Start EXTRACT

Matrix Transformations¶

EcoPy makes it easy to prep matrices for analysis. It assumes that all matrices have observations as rows (i.e. sites) and descriptors as columns (i.e. species). Although designed for site x species analyses, these techniques can apply to any matrix.

transform()

distance()

transform(x, method='wisconsin', axis=1, breakNA=True)¶

Takes an input matrix, performs a transformation, and returns an output matrix. It will accept either a pandas.DataFrame or numpy.ndarray, and will return an object of the same class. Matrices consist of i rows and k columns.

Parameters

x: a numpy.ndarray or pandas.DataFrame (required)

A site x species matrix, where sites are rows and columns are species.

method: [‘total’ | ‘max’ | ‘normalize’, ‘range’, ‘standardize’, ‘hellinger’, ‘log’, ‘logp1’, ‘pa’, ‘wisconsin’]

total: Divides each observation by row or column sum.

max: Divides each observation by row or column max.

normalize: Chord transformation, also euclidean normalization, making the length of each row or column 1.

$y_{ik} = \frac{y_{ik}} { \sqrt{ \sum_1^k y_{ik}^2 } }$

range: Converts the range of the data to 0 and 1.

standardize: Standardizes each observation (i.e. z-score).

hellinger: Square-root of the total transformation.

log: Returns ln(x+1)

logp1: Returns ln(x) + 1, if x > 0. Otherwise returns 0.

End EXTRACT

**THE TASKS**
1. According to the EcoPy page on matrix transformations, what does the hellinger method compute?
2. From the EcoPy page on matrix transformations, set down the passage starting with "Matrix Transformations¶" and going on through "transform()".

Start INFORMATION SHOWN

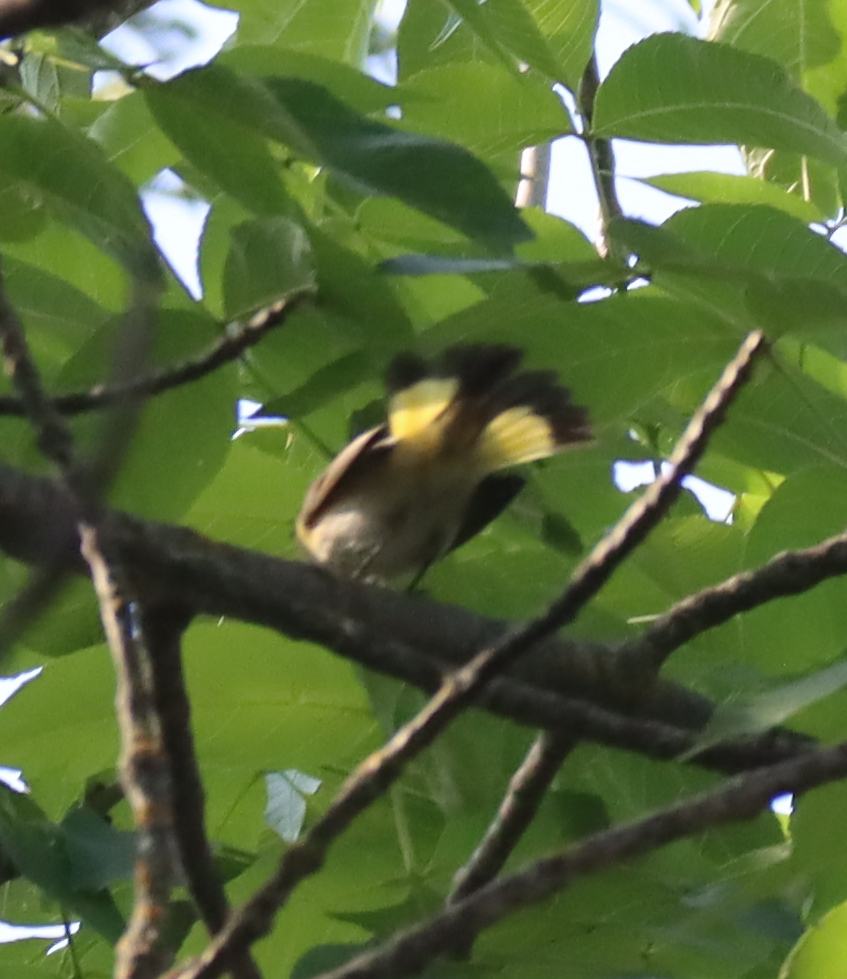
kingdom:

End INFORMATION SHOWN

**SOLUTIONS**
1. The square root of the total transformation.

2.
Matrix Transformations¶

EcoPy makes it easy to prep matrices for analysis. It assumes that all matrices have observations as rows (i.e. sites) and descriptors as columns (i.e. species). Although designed for site x species analyses, these techniques can apply to any matrix.

transform()